TEK BAYRAK, DİL, VATAN, MİLLET
Devletimiz kurulduğu günden itibaren parlamenter sistem üstüne kurulmuştur. Başkanlık sistemi ise çok az ülkede var. En ünlüsü ABD. Amerika bugün farklı devletlerden oluşmuş bir federasyon. Ancak biz de devlet anlayışı tektir. Bayrak tek, dil tek, vatan tek, millet tek. Bu anlayış içinde bu devletin ilelebet payidar olmasını istiyoruz.
TURGUT ABİ VURGUSU
Bir de biz istemiyoruz ki cumhurbaşkanlığında siyasi bir tercih olsun. Siyasi tercih sahibi bizim tarihimizde Turgut Bey’i gördük. Turgut Abi bir partinin kurucusuydu, başbakanlık yaptı, sonra cumhurbaşkanı oldu. Cumhurbaşkanı olduktan sonra partiyle meşgul olmadı, parti başka yere gitti. Süleyman Bey uzun süreler başbakanlık yaptı, sonra cumhurbaşkanı oldu, cumhurbaşkanı olduktan sonra partiyi bıraktı. Dünyanın hiçbir yerinde hem cumhurbaşkanı olacaksınız, hem başbakan olacaksınız. Millet kabul ederse bunu kabul edeceğiz. Ancak millet kabul etmezse bunu zorlamanın manası yok.

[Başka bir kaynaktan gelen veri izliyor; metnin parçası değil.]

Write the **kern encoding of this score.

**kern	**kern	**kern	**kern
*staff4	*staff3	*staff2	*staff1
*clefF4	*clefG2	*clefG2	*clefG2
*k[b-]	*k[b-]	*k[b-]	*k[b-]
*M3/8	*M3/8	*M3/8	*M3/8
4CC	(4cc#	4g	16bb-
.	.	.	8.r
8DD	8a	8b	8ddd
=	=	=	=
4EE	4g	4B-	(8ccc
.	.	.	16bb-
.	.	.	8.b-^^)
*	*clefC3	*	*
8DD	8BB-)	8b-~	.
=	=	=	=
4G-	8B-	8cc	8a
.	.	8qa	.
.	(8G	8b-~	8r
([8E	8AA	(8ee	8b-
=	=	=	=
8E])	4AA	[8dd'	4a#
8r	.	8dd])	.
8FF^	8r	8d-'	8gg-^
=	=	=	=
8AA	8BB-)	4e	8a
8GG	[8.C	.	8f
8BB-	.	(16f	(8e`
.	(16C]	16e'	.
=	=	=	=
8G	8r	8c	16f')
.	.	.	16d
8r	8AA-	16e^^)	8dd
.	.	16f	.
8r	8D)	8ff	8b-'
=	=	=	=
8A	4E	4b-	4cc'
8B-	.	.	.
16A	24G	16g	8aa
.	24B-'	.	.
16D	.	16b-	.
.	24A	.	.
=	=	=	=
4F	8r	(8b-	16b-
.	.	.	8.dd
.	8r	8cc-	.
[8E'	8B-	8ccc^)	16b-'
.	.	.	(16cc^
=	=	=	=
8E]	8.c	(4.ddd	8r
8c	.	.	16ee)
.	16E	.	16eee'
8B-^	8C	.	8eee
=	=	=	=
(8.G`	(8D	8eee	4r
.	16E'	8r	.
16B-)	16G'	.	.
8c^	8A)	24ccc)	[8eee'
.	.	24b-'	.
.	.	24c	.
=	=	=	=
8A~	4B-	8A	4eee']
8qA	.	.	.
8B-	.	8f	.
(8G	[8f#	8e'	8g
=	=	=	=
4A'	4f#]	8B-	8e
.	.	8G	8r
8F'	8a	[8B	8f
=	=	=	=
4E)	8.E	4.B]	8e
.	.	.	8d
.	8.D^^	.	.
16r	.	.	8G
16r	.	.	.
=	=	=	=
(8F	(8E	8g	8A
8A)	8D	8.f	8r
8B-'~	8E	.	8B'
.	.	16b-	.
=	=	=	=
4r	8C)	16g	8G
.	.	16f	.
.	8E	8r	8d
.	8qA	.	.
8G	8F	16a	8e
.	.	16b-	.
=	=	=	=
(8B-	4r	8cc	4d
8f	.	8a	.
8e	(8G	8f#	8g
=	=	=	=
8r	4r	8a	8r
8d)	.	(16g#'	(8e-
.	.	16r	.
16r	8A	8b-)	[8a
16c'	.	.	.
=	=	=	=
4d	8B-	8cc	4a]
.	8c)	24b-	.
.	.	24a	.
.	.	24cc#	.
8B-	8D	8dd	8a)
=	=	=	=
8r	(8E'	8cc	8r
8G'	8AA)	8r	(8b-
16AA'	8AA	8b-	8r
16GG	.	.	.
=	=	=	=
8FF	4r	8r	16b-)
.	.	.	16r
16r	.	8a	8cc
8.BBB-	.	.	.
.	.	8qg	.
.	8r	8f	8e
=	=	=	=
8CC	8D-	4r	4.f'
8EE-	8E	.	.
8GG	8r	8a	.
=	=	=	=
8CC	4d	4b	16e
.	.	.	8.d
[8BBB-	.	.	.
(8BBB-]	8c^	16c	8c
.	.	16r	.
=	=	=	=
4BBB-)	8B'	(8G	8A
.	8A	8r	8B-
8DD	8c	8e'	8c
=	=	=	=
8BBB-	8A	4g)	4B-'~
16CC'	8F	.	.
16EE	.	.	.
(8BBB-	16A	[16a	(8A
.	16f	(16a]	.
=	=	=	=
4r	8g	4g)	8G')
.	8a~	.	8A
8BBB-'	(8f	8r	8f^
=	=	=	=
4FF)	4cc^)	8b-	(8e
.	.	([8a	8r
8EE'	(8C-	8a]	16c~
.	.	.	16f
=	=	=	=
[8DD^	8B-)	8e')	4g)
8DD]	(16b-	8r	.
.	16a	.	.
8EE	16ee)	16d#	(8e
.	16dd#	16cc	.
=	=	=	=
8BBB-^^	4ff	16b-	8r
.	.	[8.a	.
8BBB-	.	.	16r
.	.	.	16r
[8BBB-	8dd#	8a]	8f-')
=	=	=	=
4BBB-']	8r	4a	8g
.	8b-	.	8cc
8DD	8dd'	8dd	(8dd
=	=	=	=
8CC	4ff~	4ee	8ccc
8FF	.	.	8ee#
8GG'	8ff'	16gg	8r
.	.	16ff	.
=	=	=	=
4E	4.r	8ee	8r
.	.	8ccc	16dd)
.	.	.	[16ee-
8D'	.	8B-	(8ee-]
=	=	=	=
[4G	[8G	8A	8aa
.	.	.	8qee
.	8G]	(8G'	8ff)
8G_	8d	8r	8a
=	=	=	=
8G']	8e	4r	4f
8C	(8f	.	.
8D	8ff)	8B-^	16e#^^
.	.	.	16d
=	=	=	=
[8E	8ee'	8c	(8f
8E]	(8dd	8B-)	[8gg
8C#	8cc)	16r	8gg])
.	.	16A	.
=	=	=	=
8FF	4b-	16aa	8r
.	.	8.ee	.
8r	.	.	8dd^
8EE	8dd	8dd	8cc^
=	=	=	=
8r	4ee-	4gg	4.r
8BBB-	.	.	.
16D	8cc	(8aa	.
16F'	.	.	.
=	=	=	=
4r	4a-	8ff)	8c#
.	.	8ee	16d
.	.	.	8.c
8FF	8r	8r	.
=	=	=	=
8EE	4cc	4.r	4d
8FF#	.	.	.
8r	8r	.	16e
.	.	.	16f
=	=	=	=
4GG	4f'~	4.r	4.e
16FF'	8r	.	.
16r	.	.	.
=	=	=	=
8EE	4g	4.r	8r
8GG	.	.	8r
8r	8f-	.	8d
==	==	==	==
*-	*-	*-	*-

DEMOKRAT PARTİ GELENEĞİNDEN GELİYORUM
Cumhurbaşkanının partiden olmaması, o siyasetin aleyhine olacak bir şey değil. Ben şahsen hiçbir partiye mensup değilim. Beni mecliste aday gösteren iki partiye de üye değilim. Ben, ailem ve eşimin ailesi, biz Demokrat Parti geleneğinden geliyoruz. Eşimin ailesi Demokrat Parti’nin mebusları, Adalet Partisi’nin kurucuları olmuştur. Ben de uzun yıllar bu siyasetin yanında ama içinde değil, çok ilgiyle takip ettim. Rahmetli Turgut Bey’in yanında bulundum. Ak Parti kurulurken pek çok arkadaşım, partinin kurucuları arasında yer aldı. Bana da davet geldi, katılmadım.
DEVLET PARÇALANIYOR
Partiyle ilgili değildir bu seçim. Devletin tepesinde olacak insanın hangi vasıflarda olması gerektiğinin seçimidir. Türkiye’nin etrafında olanları biliyorsunuz, mezhepçilik, taassup aldı yürüdü. Bir de bunlara parçalanmalar eklendi. Devletler parçalanıyor. Bu parçalanma bir reaksiyonla Türkiye’ye ulaşırsa. Allah korusun ne yaparız.”